Сидели за столиками люди в пиджаках и в косоворотках, красноармейцы, советские барышни. Прошел между столиками молодой человек в кожаной куртке, с револьвером в желтой кобуре. Его Катя уже несколько раз встречала и, не зная, возненавидела всею душой. Был он бритый, с огромною нижнею челюстью и придавленным лбом, из-под лба выползали раскосые глаза, смотревшие зловеще и высокомерно. Катя поскорей отвела от него глаза, – он вызывал в ней безотчетный, гадливо-темный ужас, как змея.

– Товарищи, можно сесть к вашему столику?

– Пошалоста!

Это были два немецких солдата, их каски с копьевидными верхушками стояли на столе. Катя со своею тарелкою супа села к столику. И сейчас же стала жадно по-немецки расспрашивать солдат, – кто они, как сюда попали, почему.

Тот, который отозвался на ее вопрос, – высокий и крепкий красавец с веселыми глазами, – рассказывал: он – спартаковец, был арестован немецким командованием за антимилитаристскую пропаганду в войсках; несколько раз его подвешивали на столбе, били. Перед уходом немцев из Крыма он бежал из-под караула.

Немец засмеялся и любовно ткнул товарища локтем в бок.

– Вот с этим парнем (mit diesem Kerl)! Он был моим караульным. Сбил его с пути истинного; изменил он кайзеру, забыл честь германского воина.

Товарищ его, с большими рыжими усами, стыдливо улыбался.

Первый с восторгом стал говорить о русских: во всемирной истории не бывало такого случая, – в первый раз не фразами одними, а делом люди пошли против войны, свергли биржевиков, которые бросили трудящихся друг на друга. И борьбу в стороны заменили борьбою вверх.

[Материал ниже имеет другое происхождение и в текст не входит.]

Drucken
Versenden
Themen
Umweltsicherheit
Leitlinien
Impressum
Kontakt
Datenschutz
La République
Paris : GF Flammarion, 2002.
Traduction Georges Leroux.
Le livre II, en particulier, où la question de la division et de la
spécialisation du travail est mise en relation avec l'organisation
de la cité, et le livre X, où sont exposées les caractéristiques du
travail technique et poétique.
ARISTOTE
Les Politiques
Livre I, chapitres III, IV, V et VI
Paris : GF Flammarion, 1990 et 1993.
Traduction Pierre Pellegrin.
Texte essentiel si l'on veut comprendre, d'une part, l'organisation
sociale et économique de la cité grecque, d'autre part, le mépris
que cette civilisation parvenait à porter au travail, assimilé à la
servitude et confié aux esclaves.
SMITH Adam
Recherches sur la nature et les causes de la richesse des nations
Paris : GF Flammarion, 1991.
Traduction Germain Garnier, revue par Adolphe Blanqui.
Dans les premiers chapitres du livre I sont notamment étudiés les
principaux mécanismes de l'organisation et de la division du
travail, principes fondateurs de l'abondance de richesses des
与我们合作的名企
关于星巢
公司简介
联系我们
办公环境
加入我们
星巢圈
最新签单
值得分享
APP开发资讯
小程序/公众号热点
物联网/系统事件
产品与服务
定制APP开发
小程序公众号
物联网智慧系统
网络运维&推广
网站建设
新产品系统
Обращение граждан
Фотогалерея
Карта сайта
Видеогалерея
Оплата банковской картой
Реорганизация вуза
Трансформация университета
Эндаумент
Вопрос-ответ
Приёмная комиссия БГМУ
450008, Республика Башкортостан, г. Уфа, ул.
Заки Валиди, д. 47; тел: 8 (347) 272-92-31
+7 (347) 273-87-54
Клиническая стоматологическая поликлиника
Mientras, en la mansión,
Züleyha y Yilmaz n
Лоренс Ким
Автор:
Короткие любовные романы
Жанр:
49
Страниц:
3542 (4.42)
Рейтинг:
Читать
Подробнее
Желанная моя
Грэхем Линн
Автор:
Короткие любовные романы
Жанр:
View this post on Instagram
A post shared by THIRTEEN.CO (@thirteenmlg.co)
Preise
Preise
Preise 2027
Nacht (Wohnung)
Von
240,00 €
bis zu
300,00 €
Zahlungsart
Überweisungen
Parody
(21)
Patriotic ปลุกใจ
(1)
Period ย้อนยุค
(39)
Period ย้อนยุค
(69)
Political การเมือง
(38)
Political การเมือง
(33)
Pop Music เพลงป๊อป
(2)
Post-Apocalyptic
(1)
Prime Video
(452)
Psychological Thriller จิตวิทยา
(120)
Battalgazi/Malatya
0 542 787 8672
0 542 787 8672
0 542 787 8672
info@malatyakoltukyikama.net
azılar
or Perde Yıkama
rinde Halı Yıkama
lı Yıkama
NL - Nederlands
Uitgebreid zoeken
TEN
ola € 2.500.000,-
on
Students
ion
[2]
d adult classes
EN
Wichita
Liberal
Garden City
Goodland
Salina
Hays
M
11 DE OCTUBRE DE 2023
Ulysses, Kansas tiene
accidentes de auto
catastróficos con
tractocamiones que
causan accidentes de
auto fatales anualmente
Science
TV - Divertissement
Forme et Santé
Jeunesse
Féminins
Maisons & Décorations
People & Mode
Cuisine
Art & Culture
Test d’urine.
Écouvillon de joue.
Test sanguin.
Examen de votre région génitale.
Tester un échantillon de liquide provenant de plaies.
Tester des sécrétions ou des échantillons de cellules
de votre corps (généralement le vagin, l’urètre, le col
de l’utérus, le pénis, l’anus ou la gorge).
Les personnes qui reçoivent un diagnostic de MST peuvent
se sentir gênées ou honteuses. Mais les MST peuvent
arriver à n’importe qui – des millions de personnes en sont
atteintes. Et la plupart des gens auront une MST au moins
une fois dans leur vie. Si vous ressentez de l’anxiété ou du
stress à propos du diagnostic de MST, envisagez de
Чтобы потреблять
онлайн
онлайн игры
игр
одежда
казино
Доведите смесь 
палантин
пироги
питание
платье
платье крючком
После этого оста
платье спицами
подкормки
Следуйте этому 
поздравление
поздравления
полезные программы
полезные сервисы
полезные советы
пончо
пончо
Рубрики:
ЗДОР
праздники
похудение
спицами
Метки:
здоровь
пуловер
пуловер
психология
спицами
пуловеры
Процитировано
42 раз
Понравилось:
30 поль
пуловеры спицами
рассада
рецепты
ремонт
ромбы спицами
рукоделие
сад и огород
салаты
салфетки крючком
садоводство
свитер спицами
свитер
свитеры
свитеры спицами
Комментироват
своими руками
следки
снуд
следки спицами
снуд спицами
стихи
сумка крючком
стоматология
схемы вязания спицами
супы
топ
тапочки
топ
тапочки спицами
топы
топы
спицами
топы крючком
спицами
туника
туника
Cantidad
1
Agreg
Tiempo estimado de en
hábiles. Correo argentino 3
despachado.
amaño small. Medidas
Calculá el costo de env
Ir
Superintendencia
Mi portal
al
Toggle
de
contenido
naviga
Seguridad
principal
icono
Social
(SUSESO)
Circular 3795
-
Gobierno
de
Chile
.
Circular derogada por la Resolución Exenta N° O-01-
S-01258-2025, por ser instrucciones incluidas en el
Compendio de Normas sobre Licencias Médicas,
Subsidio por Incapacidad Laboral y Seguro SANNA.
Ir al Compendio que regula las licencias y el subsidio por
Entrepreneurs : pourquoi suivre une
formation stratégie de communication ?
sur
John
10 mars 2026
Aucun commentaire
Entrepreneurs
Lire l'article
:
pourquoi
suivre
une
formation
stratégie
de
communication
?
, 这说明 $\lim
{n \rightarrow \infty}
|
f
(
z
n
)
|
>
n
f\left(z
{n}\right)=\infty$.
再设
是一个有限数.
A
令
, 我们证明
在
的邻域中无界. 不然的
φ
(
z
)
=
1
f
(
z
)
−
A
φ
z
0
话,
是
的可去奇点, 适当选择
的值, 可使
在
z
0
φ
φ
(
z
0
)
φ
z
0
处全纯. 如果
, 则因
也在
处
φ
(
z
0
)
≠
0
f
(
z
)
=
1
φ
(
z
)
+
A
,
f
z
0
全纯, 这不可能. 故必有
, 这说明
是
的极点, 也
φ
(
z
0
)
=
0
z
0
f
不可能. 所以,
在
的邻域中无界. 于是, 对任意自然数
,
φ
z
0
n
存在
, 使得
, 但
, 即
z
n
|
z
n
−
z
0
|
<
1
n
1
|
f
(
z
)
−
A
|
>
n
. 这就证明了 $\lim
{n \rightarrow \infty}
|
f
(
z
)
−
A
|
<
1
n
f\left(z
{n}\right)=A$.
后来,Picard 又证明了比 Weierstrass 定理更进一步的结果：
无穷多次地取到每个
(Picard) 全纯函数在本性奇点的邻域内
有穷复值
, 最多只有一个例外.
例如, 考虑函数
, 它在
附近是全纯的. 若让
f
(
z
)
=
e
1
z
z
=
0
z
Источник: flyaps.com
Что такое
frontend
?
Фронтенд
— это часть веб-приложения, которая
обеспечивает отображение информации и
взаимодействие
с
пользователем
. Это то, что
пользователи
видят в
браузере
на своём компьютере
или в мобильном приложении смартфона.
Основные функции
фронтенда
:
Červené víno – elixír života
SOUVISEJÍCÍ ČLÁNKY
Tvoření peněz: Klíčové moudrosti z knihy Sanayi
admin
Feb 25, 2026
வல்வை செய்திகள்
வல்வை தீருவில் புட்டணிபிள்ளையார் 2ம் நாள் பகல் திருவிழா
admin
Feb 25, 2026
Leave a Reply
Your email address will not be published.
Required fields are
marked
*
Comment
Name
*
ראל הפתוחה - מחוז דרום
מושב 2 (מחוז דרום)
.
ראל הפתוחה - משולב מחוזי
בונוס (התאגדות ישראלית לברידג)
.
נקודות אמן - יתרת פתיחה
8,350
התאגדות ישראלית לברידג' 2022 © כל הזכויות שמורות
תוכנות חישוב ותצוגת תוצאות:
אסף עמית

– А мы? Как ребята, мы дали затуманить себе головы нашим руководителям. Мы, дескать, не пойдем, – а вдруг те все-таки пойдут? Разве так можно было рассуждать? Все равно, как при атаке: я брошусь вперед, а вдруг остальные не двинутся с места? Каждый бросайся вперед и верь, что и другие бросятся. Только так и можно дело делать. И что теперь получилось? Цвет нации истреблен, накопленные богатства расточены, а победитель ткет паутинку и налаживается, чтоб приникнуть и пить из нас остатки крови. Конец Германии!

– А если бы вы победили, вы то же бы самое сделали с Францией.

– Ну, да (ja wohl)! В этом и ужас. Создавали культуру, науку, покоряли природу, – и все для того, чтобы превратить Европу в дикую пустыню, и людей – в зверей. Какой позор (welcher Unfug)! И вдруг русские: не хотим! Довольно! Molodtzi rebiata! И с любовью он оглядывал красноармейцев за соседним столиком, евших с заломленными на затылок фуражками.


В квартиру к Мириманову вселили десять солдат. Они водворились в кабинете Мириманова, выходившем на садовую террасу, и в комнате рядом.

Лежали в грязных сапогах на турецких диванах. Закоптелые свои котелки ставили прямо на сукно письменного стола, на нем же и обедали, заливая сукно борщом. Жена Мириманова, Любовь Алексеевна, – полная дама с золотыми зубами, – хотела поставить им простой стол, – они не позволили. Солдаты ничего не делали круглые сутки, но пола никогда не мели. Дрова кололи на террасе, разбивая цветные плиточки мозаичного пола; а спуститься пять ступенек, – и можно было колоть на земле. За нуждой ходили в саду под окнами. Пробовал их убеждать Мириманов, пробовала Катя, – они слушали, не глядя, как будто не с ними говорили, с предрешенным нежеланием что-нибудь делать, о чем просят буржуи.

Вечером Катя готовила себе в саду ужин на жаровне. На дорожке три красноармейца развели костер и кипятили в чайнике воду. Двое сидели рядом с Катей на скамейке. Молодой матрос, брюнет с огненными глазами, присев на корточки, колол тесаком выломанные из ограды тесины.